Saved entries
%%
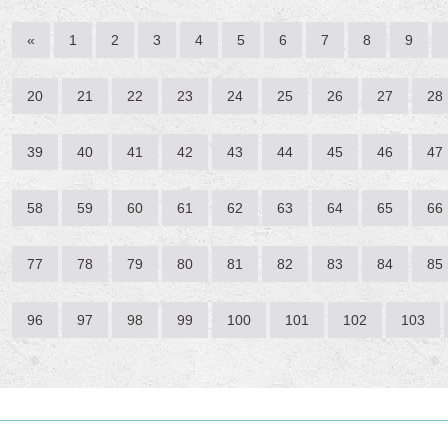
«
1
2
3
4
5
6
7
8
9
20
21
22
23
24
25
26
27
28
39
40
41
42
43
44
45
46
47
58
59
60
61
62
63
64
65
66
77
78
79
80
81
82
83
84
85
96
97
98
99
100
101
102
103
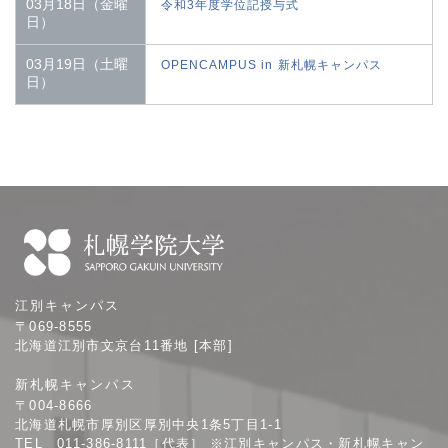
03月18日（金曜
令和3年度学位記授与式
日）
03月19日（土曜
OPENCAMPUS in 新札幌キャンパス
日）
札
江別キャンパス
幌
〒069-8555
学
北海道江別市文京台11番地 [本部]
院
新札幌キャンパス
大
〒004-8666
学
北海道札幌市厚別区厚別中央1条5丁目1-1
TEL 011-386-8111［代表］ ※江別キャンパス・新札幌キャン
%%
What is expected:
Return each entry exactly as given. Leave the images out.

Written solution:
«
1
2
3
4
5
6
7
8
9
20
21
22
23
24
25
26
27
28
39
40
41
42
43
44
45
46
47
58
59
60
61
62
63
64
65
66
77
78
79
80
81
82
83
84
85
96
97
98
99
100
101
102
103
03月18日（金曜
令和3年度学位記授与式
日）
03月19日（土曜
OPENCAMPUS in 新札幌キャンパス
日）
札
江別キャンパス
幌
〒069-8555
学
北海道江別市文京台11番地 [本部]
院
新札幌キャンパス
大
〒004-8666
学
北海道札幌市厚別区厚別中央1条5丁目1-1
TEL 011-386-8111［代表］ ※江別キャンパス・新札幌キャン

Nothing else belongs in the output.